I think to truly make the best of a new year or indeed a new day it's very important to look back and see what we can and can't do differently in the future. Over the last few years I have had a weight problem, I lose it and then I gain it. I eat chocolate and ice cream, I go to Burger King and then I feel much worse about myself. I do these things when I am fed up, I don't have the energy to cook or get up so I eat rubbish and ultimately turn the inner sanctum of my body into a rubbish heap. 2015 is the year that this dangerous and destructive pattern stops and it must stop for good. Quite frankly, I've had enough of it and it's just a silly way to live. Yoyo eating habits and myself separated our partnership in 2014 and I very much hope that we don't meet again.
I think that my life could be so much more marvellous if I wasn't so scared so I thought I'd start doing new things. I did something new today and I'm feeling quite pleased with myself about it. I often thought I might like to have my eyebrows shaped but I'd already reached the conclusion that I would be lost in such an environment. I was letting my fears about stepping into the unknown take over me again and I was being silly. I won't fit in I thought to myself but today I stepped into a 'brow bar' and went through the excruciating process of having my eyebrows shaped with a thread thing for the first time. I've got the red eyebrow area and the headache to prove it but eyebrow threading is now something I feel capable of having done to myself.
I'm heading back to Seville soon after
Christmas at home here in the UK
and I'm going to rejoin the gym when I return to my Big Square sanctum. I'm going to join the
expensive gym close to where I live because there's a pool there and I plan to
step into a swimming costume and allow myself to be seen by others in a public
place because I really like swimming and it's a type of exercise I'm happy to
dedicate myself to. I'm also going to finally force myself to learn Spanish in
a proper classroom because I don't understand anything in the country I live in
and that's really, really thick of me and I shouldn't have allowed it to go on
for so long. Spain
is an excellent place and best experienced long term with a knowledge of
Spanish in one's arsenal. I want to really know and understand another language
regardless of whether or not I live there.
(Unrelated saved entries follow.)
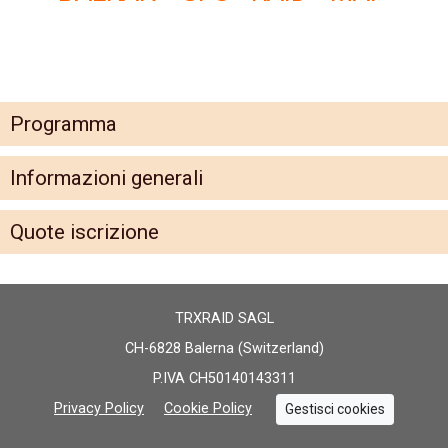
Programma
Informazioni generali
Quote iscrizione
TRXRAID SAGL
CH-6828 Balerna (Switzerland)
P.IVA CH50140143311
Privacy Policy
Cookie Policy
Gestisci cookies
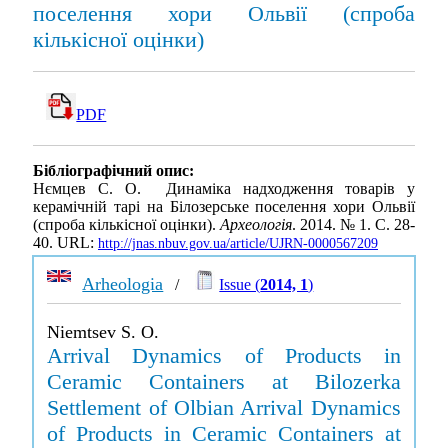
поселення хори Ольвії (спроба
кількісної оцінки)
PDF
Бібліографічний опис:
Нємцев С. О. Динаміка надходження товарів у
керамічній тарі на Білозерське поселення хори Ольвії
(спроба кількісної оцінки).
Археологія
. 2014. № 1. С. 28-
40. URL:
http://jnas.nbuv.gov.ua/article/UJRN-0000567209
Arheologia
/
Issue (
2014, 1
)
Niemtsev S. O.
Arrival Dynamics of Products in
Ceramic Containers at Bilozerka
Settlement of Olbian Arrival Dynamics
of Products in Ceramic Containers at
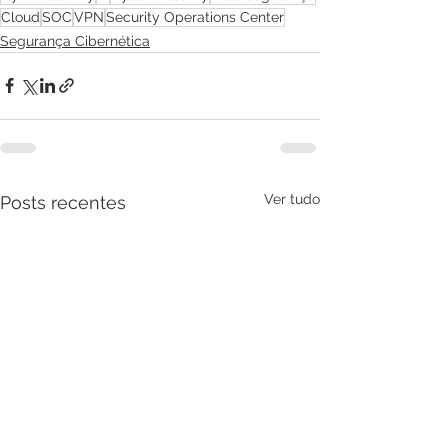
Cloud
SOC
VPN
Security Operations Center
Segurança Cibernética
Ver tudo
Posts recentes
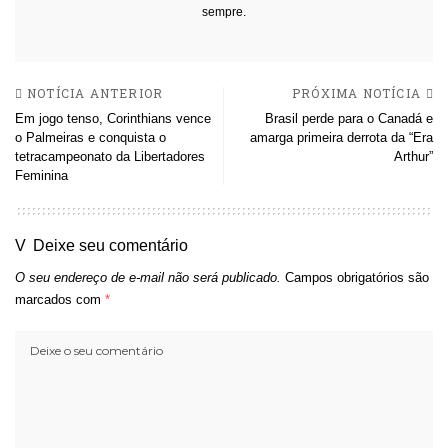
sempre.
NOTÍCIA ANTERIOR
PRÓXIMA NOTÍCIA
Em jogo tenso, Corinthians vence
Brasil perde para o Canadá e
o Palmeiras e conquista o
amarga primeira derrota da “Era
tetracampeonato da Libertadores
Arthur”
Feminina
Deixe seu comentário
O seu endereço de e-mail não será publicado.
Campos obrigatórios são
marcados com
*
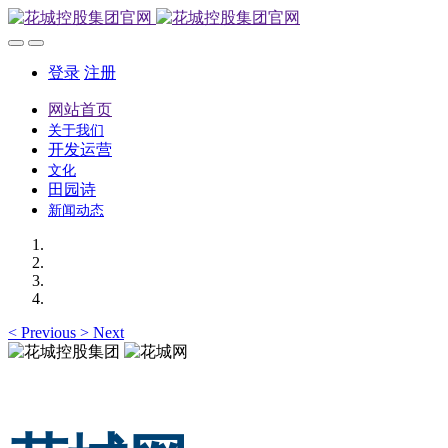
登录
注册
网站首页
关于我们
开发运营
文化
田园诗
新闻动态
<
Previous
>
Next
I'm eager to make my dreams come true in 2015, I want to learn how to make my writings sellable in the commercial market and teach others how to speak English. I'm going to tie up loose ends in 2015, GCSE maths and driving licenses must finally be obtained and a path into the future must be cleared. I'm not planning to change the world in the next couple of months but I'd really like to make my world a better place to live in. Starting these new habits isn't the tricky bit, the beginning is easy, it is the keeping up of the healthier habits that are more difficult. It's time to fly, fly, fly away from fear and into the unknown land of optimism and maybe a little bit of adrenaline rush skydiving.